Mit Doppelklick kannst du die jar-Datei  dann ausführen wie eine exe-Datei.
Du musst nur immer darauf achten, daß die zusätzlich benötigten jar Dateien
auch in dem vom Class-Path angegeben relativen Pfad zu finden sind.
Z.B. musst du beim Kopieren der jar-Datei den lib-Ordner mitkopieren.

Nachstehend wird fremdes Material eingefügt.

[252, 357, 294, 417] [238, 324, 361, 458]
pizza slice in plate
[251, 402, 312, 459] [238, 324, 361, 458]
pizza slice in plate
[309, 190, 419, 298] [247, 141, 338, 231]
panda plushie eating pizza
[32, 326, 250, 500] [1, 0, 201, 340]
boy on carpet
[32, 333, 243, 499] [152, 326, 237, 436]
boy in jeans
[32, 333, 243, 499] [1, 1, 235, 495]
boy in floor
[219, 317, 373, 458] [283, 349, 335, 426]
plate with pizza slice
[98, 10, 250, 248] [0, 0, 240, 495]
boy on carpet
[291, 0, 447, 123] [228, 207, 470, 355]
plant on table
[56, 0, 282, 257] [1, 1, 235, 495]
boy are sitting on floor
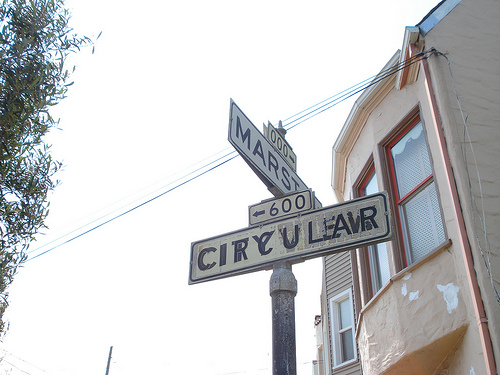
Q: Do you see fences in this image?
A: No, there are no fences.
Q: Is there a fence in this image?
A: No, there are no fences.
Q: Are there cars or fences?
A: No, there are no fences or cars.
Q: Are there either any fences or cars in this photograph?
A: No, there are no fences or cars.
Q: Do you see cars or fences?
A: No, there are no cars or fences.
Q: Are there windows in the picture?
A: Yes, there is a window.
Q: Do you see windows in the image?
A: Yes, there is a window.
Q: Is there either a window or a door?
A: Yes, there is a window.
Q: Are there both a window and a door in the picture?
A: No, there is a window but no doors.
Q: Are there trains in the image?
A: No, there are no trains.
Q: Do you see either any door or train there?
A: No, there are no trains or doors.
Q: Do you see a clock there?
A: No, there are no clocks.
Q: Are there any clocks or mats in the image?
A: No, there are no clocks or mats.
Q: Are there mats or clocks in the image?
A: No, there are no clocks or mats.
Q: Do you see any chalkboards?
A: No, there are no chalkboards.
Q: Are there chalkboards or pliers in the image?
A: No, there are no chalkboards or pliers.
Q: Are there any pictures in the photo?
A: No, there are no pictures.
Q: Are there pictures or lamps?
A: No, there are no pictures or lamps.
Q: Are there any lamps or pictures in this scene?
A: No, there are no pictures or lamps.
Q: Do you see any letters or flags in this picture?
A: Yes, there are letters.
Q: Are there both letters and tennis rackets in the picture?
A: No, there are letters but no rackets.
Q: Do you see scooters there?
A: No, there are no scooters.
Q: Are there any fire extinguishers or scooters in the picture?
A: No, there are no scooters or fire extinguishers.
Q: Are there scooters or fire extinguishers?
A: No, there are no scooters or fire extinguishers.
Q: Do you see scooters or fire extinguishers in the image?
A: No, there are no scooters or fire extinguishers.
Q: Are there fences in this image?
A: No, there are no fences.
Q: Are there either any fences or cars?
A: No, there are no fences or cars.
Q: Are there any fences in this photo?
A: No, there are no fences.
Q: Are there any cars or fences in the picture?
A: No, there are no fences or cars.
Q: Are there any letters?
A: Yes, there are letters.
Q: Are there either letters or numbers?
A: Yes, there are letters.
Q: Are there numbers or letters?
A: Yes, there are letters.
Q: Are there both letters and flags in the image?
A: No, there are letters but no flags.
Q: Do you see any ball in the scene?
A: No, there are no balls.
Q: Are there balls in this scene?
A: No, there are no balls.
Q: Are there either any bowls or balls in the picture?
A: No, there are no balls or bowls.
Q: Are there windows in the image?
A: Yes, there is a window.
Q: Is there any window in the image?
A: Yes, there is a window.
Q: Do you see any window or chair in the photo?
A: Yes, there is a window.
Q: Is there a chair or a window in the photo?
A: Yes, there is a window.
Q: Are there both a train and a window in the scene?
A: No, there is a window but no trains.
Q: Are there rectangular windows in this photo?
A: Yes, there is a rectangular window.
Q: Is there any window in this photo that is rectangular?
A: Yes, there is a window that is rectangular.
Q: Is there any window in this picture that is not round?
A: Yes, there is a rectangular window.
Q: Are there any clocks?
A: No, there are no clocks.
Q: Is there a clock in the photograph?
A: No, there are no clocks.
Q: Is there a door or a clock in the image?
A: No, there are no clocks or doors.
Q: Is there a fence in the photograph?
A: No, there are no fences.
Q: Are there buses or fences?
A: No, there are no fences or buses.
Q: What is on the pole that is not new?
A: The sign is on the pole.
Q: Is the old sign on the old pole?
A: Yes, the sign is on the pole.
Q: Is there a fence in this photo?
A: No, there are no fences.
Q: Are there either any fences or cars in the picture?
A: No, there are no fences or cars.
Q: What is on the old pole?
A: The sign is on the pole.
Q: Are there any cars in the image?
A: No, there are no cars.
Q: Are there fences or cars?
A: No, there are no cars or fences.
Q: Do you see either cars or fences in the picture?
A: No, there are no cars or fences.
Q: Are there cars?
A: No, there are no cars.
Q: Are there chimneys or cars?
A: No, there are no cars or chimneys.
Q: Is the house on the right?
A: Yes, the house is on the right of the image.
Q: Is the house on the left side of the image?
A: No, the house is on the right of the image.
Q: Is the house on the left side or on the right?
A: The house is on the right of the image.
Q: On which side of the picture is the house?
A: The house is on the right of the image.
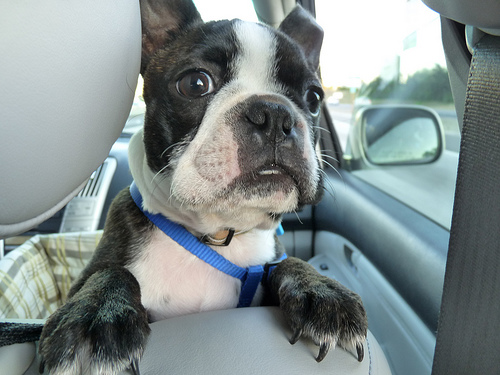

*Achtung: wenn du die  Datei "manifest.mf" nicht mit der NetBeans-IDE selbst bearbeitest,
dann musst irgendetwas im Quelltext ändern (z.B. ein Leerzeichen hinzufügen)
damit NetBeans die jar-Datei auch neu erstellt.


----------



## adil (13. Aug 2006)

hallo nochmal,

erstmal bedanke ich mich sehr für eure Hilfe.
in netBeans habe ich die Jar-Datei erstellt,sogar auch mit dem lib Ordner wurde es erstellt,in der lib ordner befinden sich alle anderen benötigten jar dateien. und jetzt möchte ich gerne die jar datei ausführen! wie geht das? die jar dateien können nicht mit irgend einen programm geöffnet werden? 
ich hoffe ihr könnt mir weiter helfen!

danke nochmal


----------



## Wildcard (13. Aug 2006)

Normalerweise sollte Java bei der Installation einen Registry-Eintrag vornehmen der jar Dateien mit javaw Verknüpft, damit sie sich bei Doppelklick automatisch öffnen. Bei dir scheint sich ein anderes Programm diese Erweiterung gestohlen zu haben. 
Lösung siehe http://www.java-forum.org/de/viewtopic.php?p=116904
oder Java neu Installieren


----------



## adil (13. Aug 2006)

übrigens ich hab keinen WinRar programm, so dass man sagen kann, dass ein anderes Programm diese Erweiterung gestohlen hat, denke ich mal.
ich hab die andere variante versucht, also über START->Ausführen und dann mit "javaw -jar meine_jar_datei.jar" starten, doch ich kriege einen VM Fehlermeldung "Unable to access jarfile meine_jar_datei.jar". weiß jemand was für eine fehlermeldung?

danke dir


----------



## André Uhres (13. Aug 2006)

NetBeans macht's leicht mit der Meldung
To run this application from the command line without Ant, try:


----------



## Gast (11. Okt 2006)

Guten Tag,

Ich habe mit NetBeans eine Jar Datei erstellt, von einem programm, mit dem ich auf eine MySQL Datenbank zugreife.

Beim Ausführen dieser Jar Datei mit dem Befehl:
java -jar test.jar bekomme ich die Meldung "no suitable driver".

Ich habe auch schon die Treiber Datei(mysql-connector-java-5.0.3-bin.jar) ins lib Verzeichnis kopiert und in der Datei "manifest.mf" den Class-Path angelegt, wie von Andre beschrieben.

Das funktioniert aber alles nicht.

Schon einmal vielen Dank im voraus.

MfG

Gast


----------